Measures of oxygen consumption (VO2), heart rate (HR), minute ventilation (Ve), workload
(Work), and respiratory exchange ratio (RER) were made at maximal (peak) and ventilatory
threshold (VT) intensities. Data were analyzed using ANOVA and Wilcoxon’s Signed-Rank
Test (for RER).
Results
ME/CFS patients showed significant decreases from CPET1 to CPET2 in VO2peak (13.8%),
HRpeak (9 bpm), Ve peak (14.7%), and Work@peak (12.5%). Decreases in VT measures
included VO2@VT (15.8%), Ve@VT (7.4%), and Work@VT (21.3%). Peak RER was high
(≥1.1) and did not differ between tests, indicating maximum effort by participants during
both CPETs.
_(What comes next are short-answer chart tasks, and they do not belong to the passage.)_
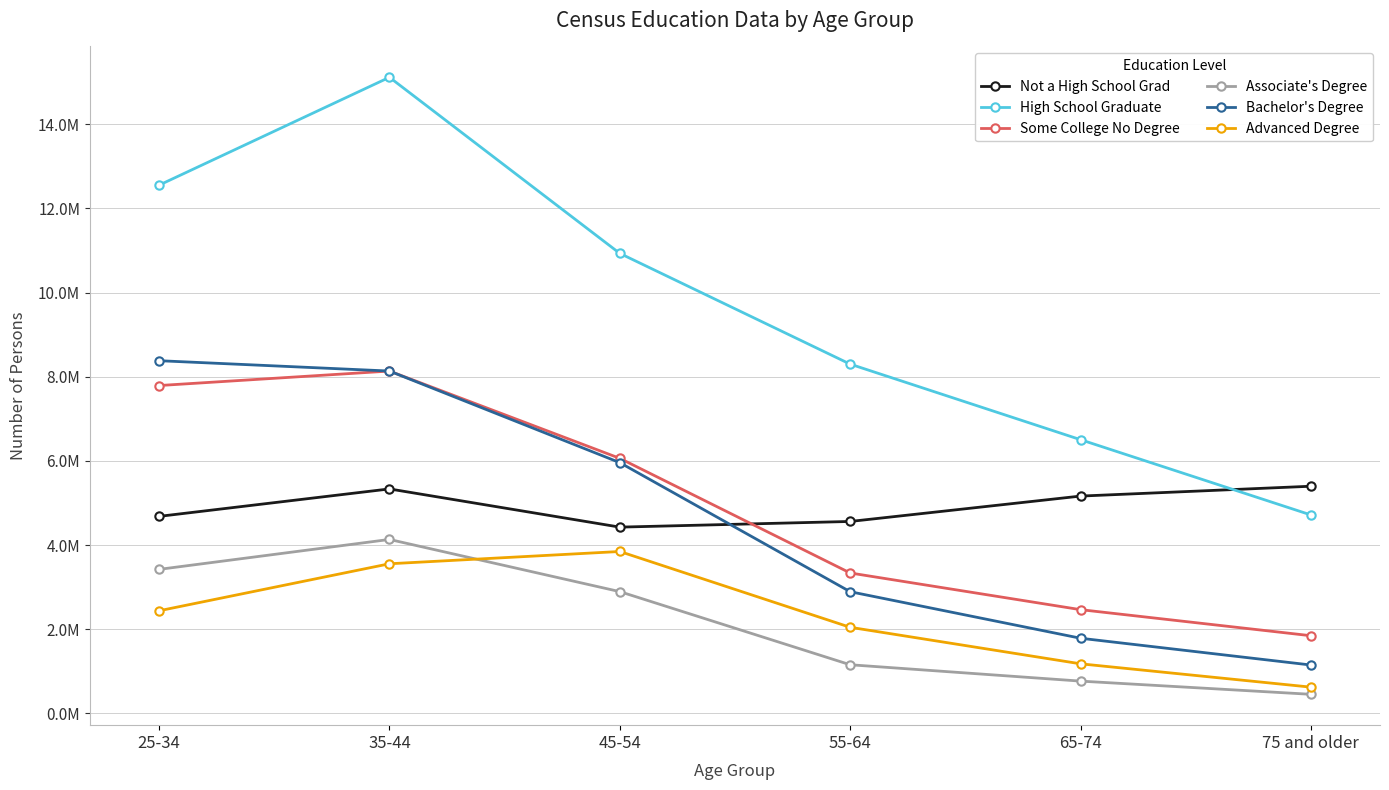

What is the label of the 4th point from the left?

55-64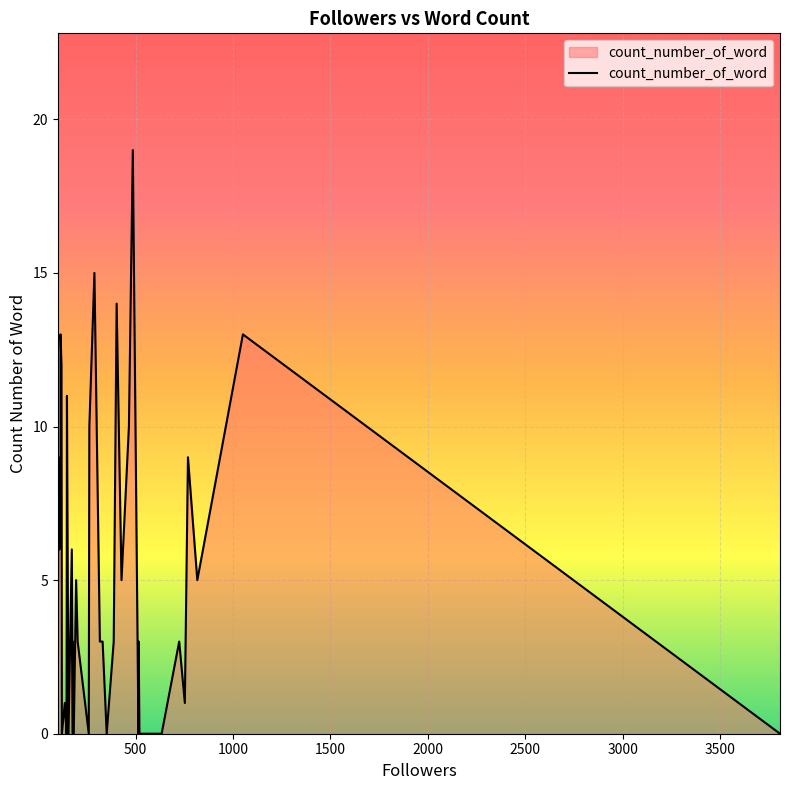

At which label is the value closest to 9?

105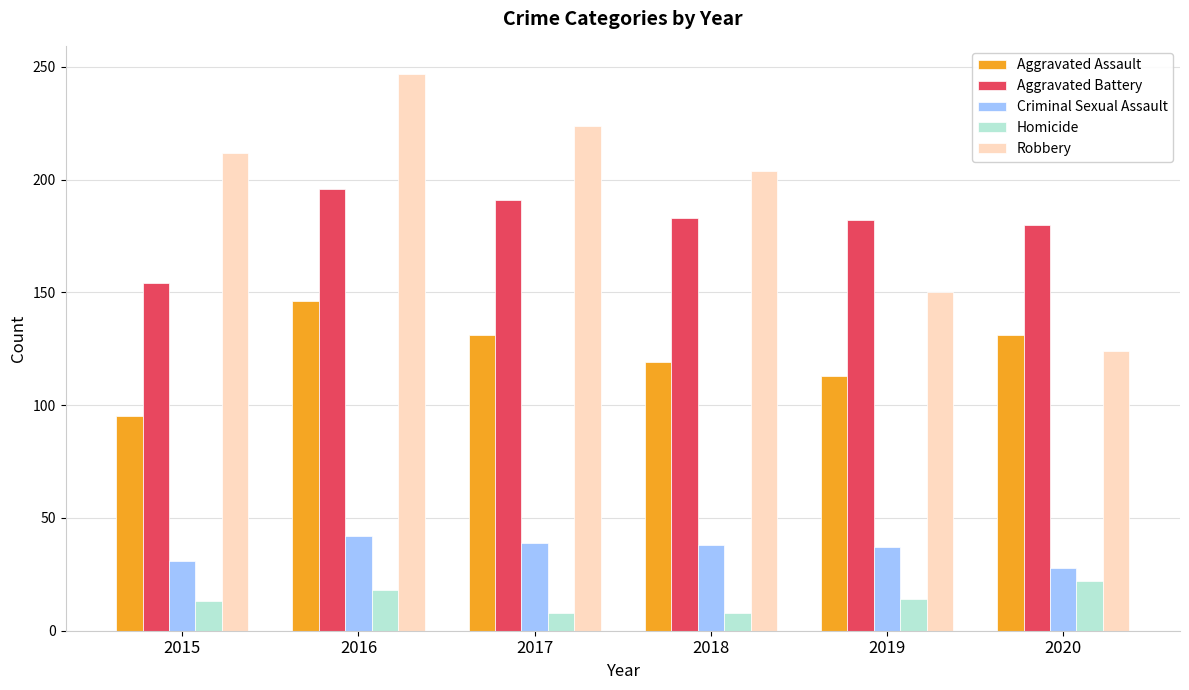

What is the value of the Robbery bar at the 5th from the left?

150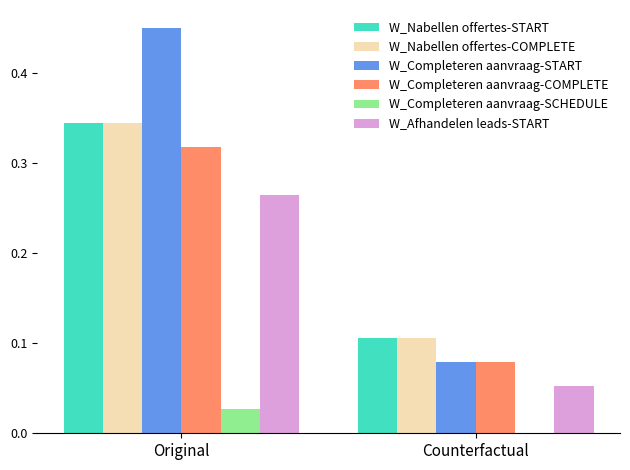

Does the chart contain stacked bars?

No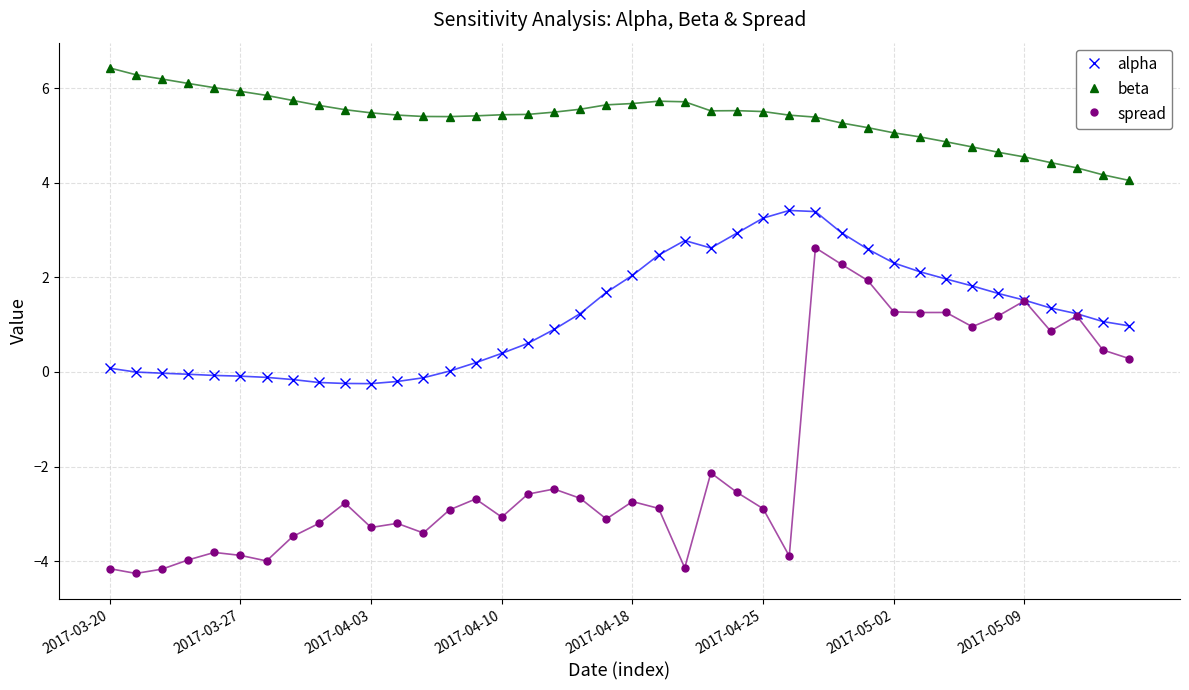

What is the minimum value shown in the chart?

-4.3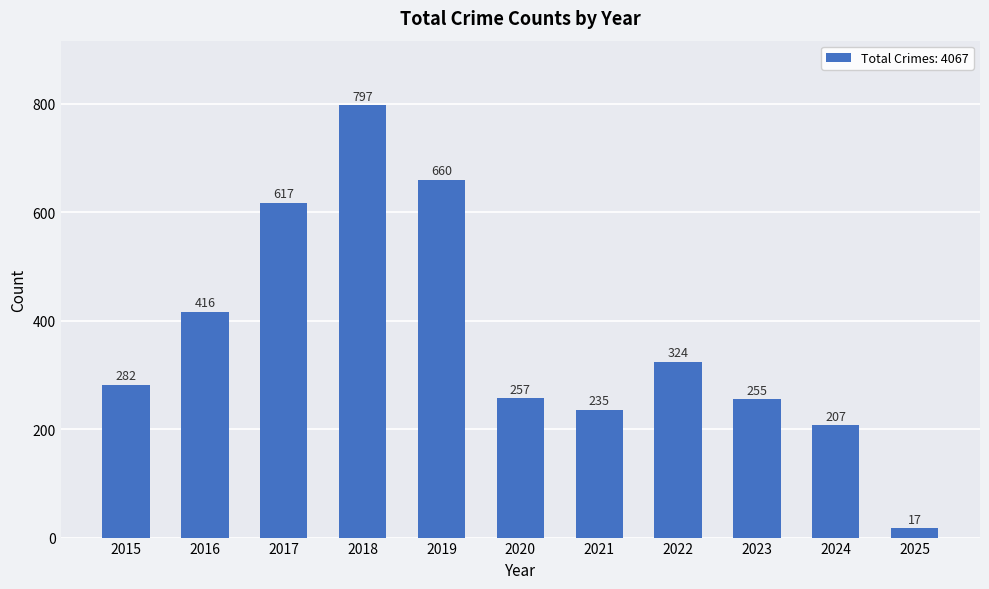

At which label is the value closest to 407?

2016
If data from only a single CPET test is used, a standard classification of
functional impairment based on VO2peak or VO2@VT results in over-estimation of
functional ability for 50% of ME/CFS participants in this study.
Conclusion
ME/CFS participants were unable to reproduce most physiological measures at both maximal
and ventilatory threshold intensities during a CPET performed 24 hours after a prior maximal
exercise test. Our work confirms that repeated CPETs warrant consideration as a clinical
indicator for diagnosing ME/CFS. Furthermore, if based on only one CPET, functional
impairment classification will be mis-identified in many ME/CFS participants.